Blanket policies in aged-care facilities, including complete lockdowns and two-week quarantines for residents who seek external medical treatment, have been a major barrier for patients seeking anti-VEGF treatments, the Macular Disease Foundation Australia (MDFA) has revealed.

The organisation told Insight it has made several individual representations on behalf of residents and their families to federal ministers, aged care peak bodies and several aged care providers.

This is due to the varied federal and state health guidelines, as well as individualised aged care provider COVID-19 management policies.

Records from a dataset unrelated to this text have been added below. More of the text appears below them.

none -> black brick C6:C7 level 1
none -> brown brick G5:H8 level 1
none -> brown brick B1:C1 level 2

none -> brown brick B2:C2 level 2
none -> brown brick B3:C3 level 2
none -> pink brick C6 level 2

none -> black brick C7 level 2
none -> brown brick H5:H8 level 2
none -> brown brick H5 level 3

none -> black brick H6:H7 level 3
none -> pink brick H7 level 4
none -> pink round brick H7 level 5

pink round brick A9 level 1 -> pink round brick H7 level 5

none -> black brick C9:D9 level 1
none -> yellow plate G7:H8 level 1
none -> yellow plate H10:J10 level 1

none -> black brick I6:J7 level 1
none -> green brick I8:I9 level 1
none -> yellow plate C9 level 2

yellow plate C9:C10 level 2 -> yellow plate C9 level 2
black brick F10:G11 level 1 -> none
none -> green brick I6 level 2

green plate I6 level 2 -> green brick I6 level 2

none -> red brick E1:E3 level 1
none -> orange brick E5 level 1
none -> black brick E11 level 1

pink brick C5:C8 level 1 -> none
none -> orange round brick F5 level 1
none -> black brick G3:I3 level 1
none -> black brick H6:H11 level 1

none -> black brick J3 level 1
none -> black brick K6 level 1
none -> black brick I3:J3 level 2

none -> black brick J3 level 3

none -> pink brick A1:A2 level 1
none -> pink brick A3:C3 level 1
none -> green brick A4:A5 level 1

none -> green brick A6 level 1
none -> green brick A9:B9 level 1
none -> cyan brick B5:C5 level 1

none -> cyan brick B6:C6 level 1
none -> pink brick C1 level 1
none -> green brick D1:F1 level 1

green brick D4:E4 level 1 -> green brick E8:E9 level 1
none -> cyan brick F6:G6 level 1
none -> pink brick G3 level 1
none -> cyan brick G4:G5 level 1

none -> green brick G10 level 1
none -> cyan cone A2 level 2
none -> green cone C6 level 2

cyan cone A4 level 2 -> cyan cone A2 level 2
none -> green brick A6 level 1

It comes after some ophthalmologists reported an initial 30% drop in scheduled intravitreal injection visits early in the health crisis in March. This, according to the MDFA, was due to a disconnect between Australian Government guidelines and the community’s understanding of what constituted ‘essential care’, leading many to cancel their appointments.

Although numbers have begun to improve as restrictions were lifted, MDFA CEO Ms Dee Hopkins said some patients living in aged care facilities remained dependent on the individual policies of providers.

Dee Hopkins.

“In the early stages, several families and ophthalmologists approached MDFA outlining concerns about aged care residents who were unable or unwilling to attend scheduled sight saving treatment due to confusion about their provider’s policies,” she said.

“While aged care providers understandably were concerned about safeguarding residents’ health and wellbeing, blanket policies were often unnecessary where there were no cases of the virus. As providers are responsible for setting their own policies, policies varied from provider to provider and each state and territory had different COVID-19 containment stages.”

Hopkins said that some policies included complete lockdown, which meant no resident could go outside the facility, while others who attended external medical treatment were asked to quarantine in their room for two weeks.

“The 14-day quarantine became a major barrier for aged care residents to attend their treatment despite knowing that missed appointments could compromise their vision,” Hopkins said.

“In one case a 92-year old aged care resident insisted on attending this scheduled appointment but on each occasion, he had to quarantine in his room with his wife for 14 days. He felt this was totally unnecessary and unfair as there had been no cases of the virus in the facility.”

As a result, MDFA advocated on behalf of individuals and approached federal ministers, aged care peak bodies and providers with the request that – where no COVID- 19 cases are present – residents be allowed to attend treatment without fear of quarantine.

“In early June, we received a response from a large national aged care provider who have now relaxed their restrictions. We think it will take some time for all providers to follow accordingly,” Hopkins said.

Victorian lockdown poses fresh challenge

Meanwhile, at the beginning of the health crisis, MDFA’s national research advisor Professor Paul Mitchell reported an initial drop of 30% of scheduled injection appointments while others reported varying reductions of between 5-10%.

MDFA initiated a public campaign to ensure people kept attending their appointments.

“Since the campaigns have run, Professor Mitchell and other ophthalmologists, have reported an improvement in attendance. While we are seeing tightening of restrictions in Victoria once more with a second wave of the virus, it is important that we maintain our voice about the importance of essential eye treatments and support the more vulnerable Australians throughout this pandemic,” Hopkins said.

Reports from ophthalmologists since the campaigns suggest that attendance at scheduled appointments has improved significantly and in line with lifting of restrictions in most states. MDFA recently launched the inaugural longitudinal Macular Disease Social Impact study while Australia was in the initial stages of the pandemic restrictions.

Prior to print, it added an open-ended question directly relating to COVID-19 and the impact this was having on the macular disease community.

“We are currently collating this data and will be able to share patient insights in the not too distant future,” Hopkins said.